Therapeutic immunisation of human immunodeficiency virus type 1-infected individuals should be actively pursued in the first instance to augment highly active antiretroviral therapy regimens. Peptide-based immunotherapeutic strategies offer considerable advantages over conventional approaches, particularly regarding safety. Peptide design itself is becoming increasingly sophisticated, with the rapid evolution of bioinformatics tools that can analyse not only T cell epitopes, but also their potential for successful presentation on diverse human leukocyte antigen (HLA) class I or II following intracellular processing by antigen-presenting cells (APCs). By targeting conserved viral domains, peptides acquire improved reactivity to diverse viral strains. Dendritic cells represent a powerful route of administration, as they are the most potent APCs and can present exogenous peptides on both HLA class I and II through the process of cross-presentation. In this way, soluble peptides can thereby stimulate both CD4+ and CD8+ T cells.

Phase I trial of a therapeutic HIV type 1 vaccine, Vacc-4x, in HIV type 1-infected individuals with or without antiretroviral therapy.

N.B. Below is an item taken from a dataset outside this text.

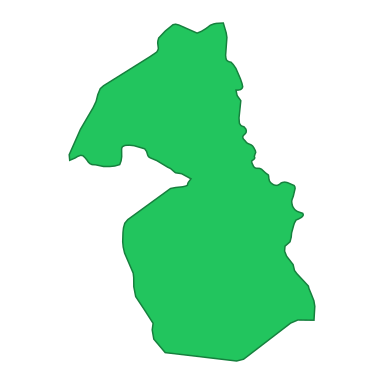 map outline of Marahoué (Robinson projection)
{"feature_id": "CIV-3444", "entity_name": "Marahoué", "entity_type": "Department", "adm_level": 1, "iso_a3": "CIV", "parent_name": "Ivory Coast", "parent_adm1": "", "projection": "robinson", "projection_center": [-5.831, 7.116], "detail": "fine", "context": "isolated", "style": "filled", "palette": "green", "viewbox_px": 384, "rotation_deg": 0, "n_neighbors": 0, "source": "natural_earth", "source_scale": "10m", "svg_char_len": 2557}
<svg xmlns="http://www.w3.org/2000/svg" viewBox="0 0 384 384"><path d="M314.0,320.2L313.6,320.2L297.8,320.0L290.6,323.1L243.6,359.2L236.6,361.0L165.2,352.6L153.8,339.1L152.2,329.9L153.1,323.3L144.9,310.5L135.7,296.6L133.8,286.7L133.7,277.6L133.2,273.1L124.6,253.1L123.2,247.0L122.7,241.7L123.0,232.4L123.5,227.8L124.8,223.2L127.8,219.6L170.5,188.5L175.7,187.5L182.5,186.8L185.6,186.1L187.4,185.3L187.9,183.2L188.5,182.1L191.0,178.8L181.6,173.7L175.7,172.8L175.0,172.4L170.5,168.5L167.7,167.2L156.8,160.6L150.6,158.0L149.1,157.2L148.3,156.3L147.7,155.1L146.6,151.5L144.7,148.8L134.1,145.7L129.5,145.2L126.3,145.3L124.8,145.5L122.6,146.6L121.9,147.6L121.6,149.1L121.7,156.7L121.1,160.8L119.7,164.6L114.8,166.0L110.0,166.5L103.5,166.5L95.6,164.8L92.0,164.6L89.9,163.6L88.4,162.2L86.9,160.0L85.1,157.8L82.9,155.7L80.7,155.3L77.7,156.4L75.1,158.0L69.7,160.3L69.2,154.7L80.5,129.2L93.1,107.7L96.1,101.4L97.8,94.6L100.3,88.6L103.6,85.7L149.8,56.8L156.7,52.1L157.5,50.8L158.3,49.0L158.3,47.9L157.7,43.0L157.9,40.9L158.7,38.0L165.3,31.0L173.0,24.7L175.6,24.2L178.8,25.0L197.1,33.1L201.5,31.3L205.9,28.6L210.4,25.2L213.8,23.9L216.3,23.4L223.3,23.0L226.2,32.9L226.9,37.5L225.6,55.3L225.9,58.0L226.4,59.8L227.2,60.7L228.3,61.4L229.5,61.9L231.0,62.2L233.2,64.5L235.9,68.4L240.4,78.8L242.0,83.5L242.7,86.8L242.2,88.1L241.5,88.9L240.5,89.6L238.1,90.1L236.0,90.1L237.0,95.1L237.5,96.1L240.8,100.7L239.0,117.9L239.4,123.3L240.8,125.4L241.7,126.0L244.0,126.8L245.9,129.1L246.3,130.8L246.1,132.4L245.4,133.5L243.5,135.4L242.7,136.7L242.9,137.9L243.4,139.0L245.1,140.8L245.9,141.8L246.7,142.7L247.7,143.4L251.2,144.9L252.6,146.0L253.8,147.7L255.4,150.8L255.7,152.5L255.0,154.1L254.3,156.5L254.8,157.9L254.2,159.0L253.3,159.8L251.9,160.7L251.7,161.8L252.0,163.1L253.5,166.3L254.4,167.4L255.6,168.1L256.8,168.3L258.1,168.3L259.7,168.4L261.5,169.2L265.5,172.9L268.4,175.0L268.7,176.6L268.8,178.3L269.5,181.1L270.7,182.7L272.8,184.3L274.2,185.0L275.7,185.3L277.0,185.4L278.2,185.0L279.3,184.4L280.3,183.7L281.0,183.0L282.3,182.5L284.5,182.1L286.0,182.3L287.7,182.7L294.1,185.5L294.9,186.9L295.1,188.5L293.3,196.2L292.0,199.7L291.7,201.4L291.9,203.4L292.6,206.3L293.8,208.3L294.8,209.6L295.9,210.5L296.9,211.2L298.0,211.7L302.7,213.3L303.2,214.4L303.1,215.5L302.4,216.5L301.4,217.4L298.5,219.0L296.1,220.0L294.4,223.1L293.7,225.2L291.6,232.9L291.2,237.2L290.0,241.8L285.0,246.2L284.6,251.2L286.6,256.2L293.1,264.6L294.5,270.5L296.8,273.6L308.4,286.1L308.9,288.4L311.5,294.7L313.9,300.8L314.8,306.4L314.0,319.9L314.0,320.2Z" fill="#22c55e" stroke="#15803d" stroke-width="1.5"/></svg>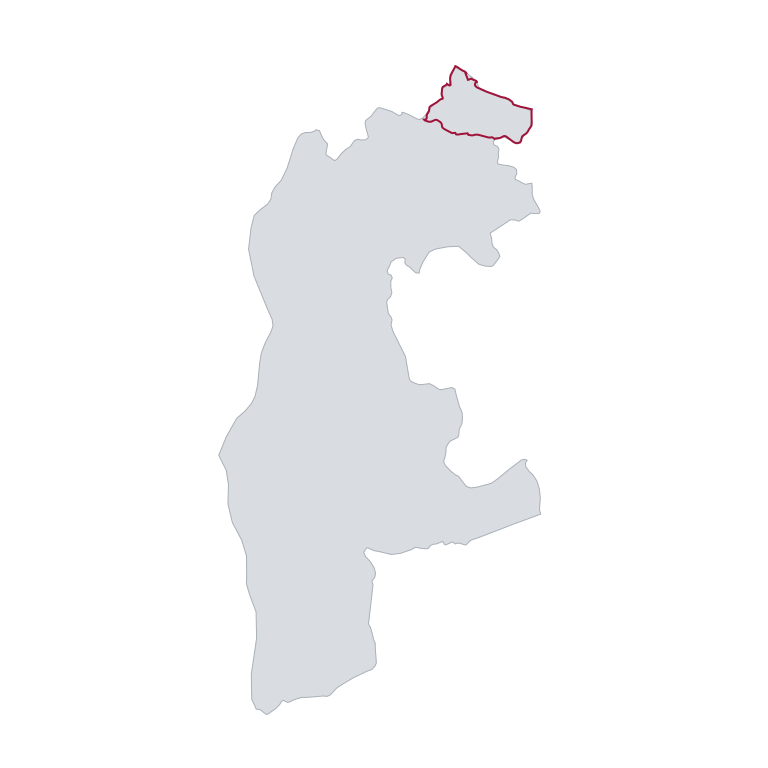 location of Kouilou within Republic of the Congo, rotated 159°
{"feature_id": "COG-3343", "entity_name": "Kouilou", "entity_type": "Region", "adm_level": 1, "iso_a3": "COG", "parent_name": "Republic of the Congo", "parent_adm1": "", "projection": "albers", "projection_center": [12.097, -4.264], "detail": "fine", "context": "in_parent", "style": "outline", "palette": "rose", "viewbox_px": 768, "rotation_deg": 159, "n_neighbors": 0, "source": "natural_earth", "source_scale": "10m", "svg_char_len": 5616}
<svg xmlns="http://www.w3.org/2000/svg" viewBox="0 0 768 768"><g transform="rotate(159 384 384)"><path d="M148.6,586.2L152.3,576.5L155.1,572.0L158.5,568.9L171.9,561.3L174.0,561.6L183.3,571.5L186.3,572.2L189.6,572.0L193.5,572.4L195.4,570.5L195.7,567.9L192.9,565.1L192.5,562.0L194.5,558.7L195.6,555.1L198.5,550.7L198.8,548.7L195.7,546.5L189.4,543.1L185.1,539.8L183.5,536.7L184.7,532.7L188.1,529.5L187.9,527.7L184.9,524.8L182.6,521.7L180.3,519.7L174.0,518.5L175.2,514.3L177.6,508.2L178.1,503.4L176.3,491.0L176.5,488.8L178.2,487.6L182.0,489.0L185.8,490.9L196.2,488.2L199.8,487.7L202.8,490.1L207.0,492.0L230.9,486.8L231.3,481.5L232.7,476.8L232.9,473.2L231.9,470.9L230.7,469.2L230.0,465.6L230.0,461.7L232.3,459.9L239.9,455.3L242.3,455.5L247.6,458.0L252.6,461.9L257.0,470.2L260.1,477.2L265.0,485.8L275.4,489.3L287.9,491.6L294.6,491.0L304.2,483.7L309.7,478.0L311.5,474.9L314.6,476.5L318.2,484.0L320.5,487.0L321.1,489.7L319.4,493.2L321.0,495.4L327.7,497.0L333.6,495.5L336.2,492.5L340.6,488.5L340.7,485.2L338.3,483.0L338.3,480.0L340.8,477.6L343.2,471.2L343.9,466.5L346.2,463.5L350.6,461.4L352.2,459.5L354.7,448.3L353.5,444.3L353.5,440.9L356.3,436.7L356.8,429.7L354.1,402.1L358.5,380.0L358.1,377.2L355.0,373.8L351.2,370.6L341.4,368.0L337.7,363.9L334.9,359.6L332.8,358.2L322.0,356.4L319.7,354.0L320.6,346.9L321.6,336.6L321.3,329.4L323.2,323.5L325.4,319.2L330.1,314.6L332.7,309.2L334.1,307.8L343.1,306.9L346.3,304.7L348.9,302.4L350.0,299.3L353.1,294.2L355.9,290.7L356.2,288.4L355.6,285.1L352.9,278.7L349.7,273.3L347.7,271.4L343.8,258.8L340.1,255.8L332.9,254.2L319.3,252.8L311.1,255.0L298.7,259.2L283.0,263.8L279.4,263.3L277.7,261.4L280.1,259.8L281.3,255.9L279.8,250.5L277.4,245.4L276.0,238.4L276.7,229.7L279.0,221.4L284.0,210.8L284.3,206.4L314.5,206.8L346.9,206.7L359.3,207.0L365.3,204.3L370.9,208.5L373.7,209.4L374.7,209.1L376.8,212.1L383.9,211.7L385.0,212.4L385.6,216.0L392.1,215.9L395.4,216.7L398.0,216.7L401.8,214.6L404.5,215.3L409.5,218.0L413.0,220.3L418.0,219.6L429.5,220.0L438.4,222.3L447.2,228.4L453.0,232.0L458.3,237.2L460.3,236.3L463.2,234.3L463.1,229.8L460.2,222.2L459.1,215.7L459.7,210.4L462.0,206.7L465.9,204.4L466.3,200.3L484.5,165.5L483.9,161.5L484.4,155.5L485.3,148.8L485.1,144.8L486.3,142.1L491.1,126.3L493.7,123.7L497.6,121.9L503.4,121.9L518.4,120.7L532.4,118.2L537.1,117.1L545.9,112.9L549.3,112.8L552.2,114.4L569.1,119.3L573.8,121.2L575.4,121.0L578.0,121.4L582.0,121.5L585.9,120.9L588.3,121.5L591.4,124.7L593.5,124.4L596.3,122.1L601.4,119.8L611.3,117.3L612.9,118.4L616.2,124.3L619.8,126.3L620.4,137.1L611.9,160.6L594.1,192.2L585.1,217.1L585.0,235.4L584.0,246.9L581.0,253.9L574.0,272.8L572.8,289.0L575.2,309.0L572.7,327.9L565.3,345.7L562.2,359.8L563.8,376.7L550.6,390.8L533.9,404.7L523.1,408.7L514.8,413.3L508.8,418.7L502.5,428.1L492.5,448.2L487.3,457.0L480.6,464.5L470.5,473.6L466.8,478.0L465.3,484.3L465.9,495.9L466.7,531.3L462.1,558.5L452.2,577.3L444.8,587.8L437.4,591.0L427.8,593.8L423.1,597.4L420.3,602.6L414.9,607.1L406.9,611.0L396.8,620.6L384.7,635.9L376.3,644.6L371.9,646.9L367.3,647.0L362.5,645.2L358.5,644.9L356.5,645.8L353.4,643.6L353.4,640.1L352.9,634.3L350.6,628.2L355.9,619.7L355.4,617.8L353.0,614.7L350.2,610.3L347.5,610.6L342.0,614.0L336.1,616.6L330.7,617.7L324.1,621.9L320.4,621.8L318.4,620.2L313.9,618.6L311.5,619.2L310.1,619.9L309.0,630.2L308.1,634.6L306.5,636.6L299.8,638.8L295.2,641.8L291.2,643.9L288.8,643.4L279.0,635.6L273.9,629.2L270.8,629.1L269.9,631.2L268.3,630.2L263.6,625.9L257.9,619.3L255.9,618.2L252.8,618.3L247.8,620.8L243.0,624.6L234.2,628.2L226.9,630.1L226.3,632.6L224.6,636.7L222.2,639.3L215.7,640.1L213.4,643.8L207.8,651.0L204.1,654.3L203.1,652.9L200.9,651.1L196.3,645.6L191.8,638.7L190.5,635.5L189.3,633.7L189.1,626.8L182.2,618.6L165.1,603.9L163.2,599.6L148.6,586.2Z" fill="#d9dde1" stroke="#a8b0b8" stroke-width="1"/><path d="M251.8,616.4L251.3,616.2L250.5,615.9L249.0,616.7L248.3,618.2L247.8,619.7L246.9,620.7L245.8,621.3L244.8,622.1L243.9,623.1L242.6,625.7L241.9,626.4L240.9,626.8L234.0,628.0L229.7,629.4L228.8,629.5L227.1,629.3L226.5,630.2L226.6,632.8L226.3,634.1L223.7,639.3L223.0,640.1L222.1,640.4L220.0,640.7L219.1,640.9L218.2,641.2L217.6,641.7L216.8,640.2L216.3,639.5L215.7,639.2L214.9,639.2L214.6,639.5L212.7,645.9L211.1,648.5L204.1,654.5L203.5,655.2L202.6,654.3L201.7,653.3L200.3,651.0L198.0,648.1L196.4,646.6L195.8,644.9L196.6,644.9L196.6,637.8L193.1,637.8L192.0,636.4L189.3,634.0L189.0,633.2L189.1,632.6L190.5,632.6L191.7,631.3L192.0,629.9L190.9,627.5L183.8,620.4L177.3,614.8L171.6,609.8L168.6,608.0L165.6,605.2L164.4,603.3L164.1,603.0L163.3,601.6L163.1,601.0L163.2,599.6L163.1,598.9L162.9,598.4L157.4,594.0L151.2,590.0L149.2,588.5L147.6,587.5L148.6,585.6L152.7,574.4L153.7,572.4L155.4,571.1L157.5,569.7L159.3,568.1L161.4,566.9L163.9,566.4L166.3,565.6L167.7,563.8L168.9,561.8L170.6,560.7L173.7,561.1L176.0,562.9L181.0,570.9L182.1,572.1L183.4,572.5L186.8,572.1L188.1,572.2L191.7,573.2L192.8,573.3L193.0,573.2L194.2,575.2L194.7,575.5L195.2,575.8L196.6,576.0L198.4,576.9L206.8,583.0L209.0,583.9L209.6,584.1L211.6,584.2L213.5,584.9L214.6,585.6L215.6,586.1L215.9,586.3L216.0,586.6L216.0,587.4L216.1,587.8L216.2,588.1L216.6,588.2L217.9,588.5L219.8,589.1L221.4,589.4L222.9,589.9L224.1,590.0L224.9,590.2L226.3,590.7L226.9,591.0L227.3,591.3L227.3,591.5L227.3,592.1L227.3,592.5L227.5,592.9L227.8,593.1L230.0,593.6L230.6,594.0L231.2,594.5L236.4,600.5L237.0,601.5L237.4,602.1L237.5,602.6L237.6,603.0L237.0,605.9L237.0,606.4L237.0,606.9L237.2,607.4L237.6,608.4L239.8,611.4L240.4,611.8L240.9,612.1L241.4,612.2L241.9,612.2L245.9,612.0L246.4,612.1L247.0,612.3L248.0,612.7L248.6,613.1L249.8,614.0L251.6,615.7L251.8,616.4Z" fill="none" stroke="#9f1239" stroke-width="2"/></g></svg>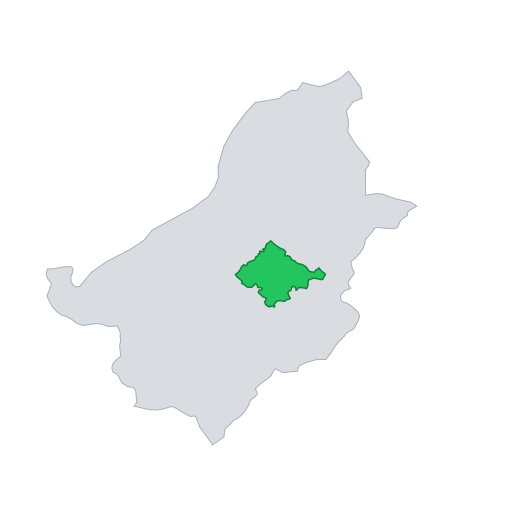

Highly active antiretroviral therapy (HAART) can effectively suppress HIV-1 replication but, as soon as the drugs are withdrawn, there is a rapid rebound of replicating virus. Severe metabolic toxicities and therapy failures due to the appearance of resistant virus are becoming an increasing problem that precludes long-term continuous medication. Therapeutic immunizations represent a feasible and attractive means of supplementing or, alternatively, replacing current therapies, thereby reducing the potential for emergence of drug-resistant HIV-1 strains. We have performed an open, single-center, phase I safety study of a candidate therapeutic HIV-1 vaccine, Vacc-4x, given to 11 HIV-1-infected individuals with or without antiretroviral therapy. The immunogen consists of four synthetic peptides based on the major core protein p24. To ensure optimal exposure of the immunogen to the antigen-presenting cells (APCs), the vaccine was given intradermally together with granulocyte-macrophage colony-stimulating factor (GM-CSF). Responses to the immunization protocol were determined by delayed-type hypersensitivity (DTH) reaction, interferon gamma-secreting cells in the enzyme-linked immunospot (ELISpot) assay, and antibody production to the p24 protein and the peptides. The vaccine was safe and in general well tolerated. Plasma HIV RNA levels and CD4(+) cell counts did not change appreciably during the study. All patients showed a positive DTH response. For two of the patients, the immunization protocol induced responses to one or two of the tested peptides whereas a third patient showed reactivity to one of the peptides before immunization. A weak antibody response in the peptide-specific enzyme-linked immunosorbent assay could be seen in seven patients.